Abstract
The tracheobronchial microcirculation consists of a subepithelial capillary network and in some species deeper capacitance vessels and an adventitial network. Postcapillary venules are the main site of plasma extravasation in inflammatory conditions. There are surprising species differences. The subepithelial capillary network is dense in species such as sheep and dog but relatively scanty in rabbit and humans. Sheep have conspicuous capacitance vessels or blood sinuses, especially in the trachea and at points of bronchial branching with walls that lack smooth muscle. The rabbit also has a well-developed capacitance system but the blood sinuses have thick muscular walls. Although the capacitance system in humans has not been studied much it is probably present with muscular walls. It is absent in rats but present in guinea pigs. Thus, in some species the tracheobronchial vasculature may give the mucosa an erectile capacity, as in the nose of each species. Arteriovenous anastomoses (AVA) cannot be demonstrated physiologically in sheep but they seem to be present as thoroughfare vessels in rats and guinea pigs. Whether they exist in humans is not known. The absence of AVA might indicate a weak or absent thermoregulatory and air conditioning role for the lower airway vasculature.

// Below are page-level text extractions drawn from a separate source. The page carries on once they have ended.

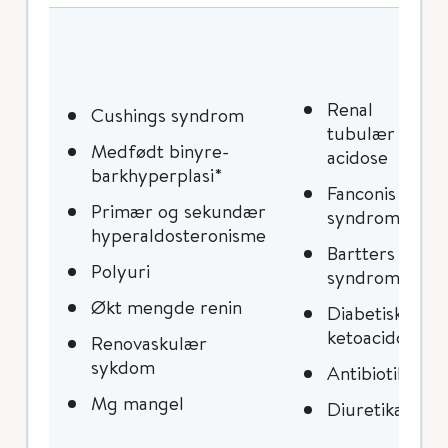
Renal
Cushings syndrom
tubulær
Medfødt binyre-
acidose
barkhyperplasi*
Fanconis
Primær og sekundær
syndrom
hyperaldosteronisme
Bartters
Polyuri
syndrom
Økt mengde renin
Diabetisk
ketoacidose
Renovaskulær
sykdom
Antibiotika
Mg mangel
Diuretika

Extensive studies of neurogenic inflammation in rodents show that sensory neuropeptides can open gaps between the endothelial cells of postcapillary venules and the same change can be caused by a large number of inflammatory mediators. These opened gaps cause extravasation of plasma into the interstitium. Small increases in interstitial pressure lead to spaces opening between the epithelial cells and exudation of plasma into the airway lumen.
The role of the airway microvasculature in asthma is controversial. Cold and hyperosmolar solutions cause vasodilatation as do the mediators released in the mucosal inflammation of asthma. However, quantitation of the thickening of the airway wall due to vascular engorgement, mucosal edema, or increased luminal liquid does not prove that these changes are a cause of airway obstruction. The contraction of airway smooth muscle superimposed on the mucosal inflammatory pathology might lead to a synergistic mechanism to increase airway resistance.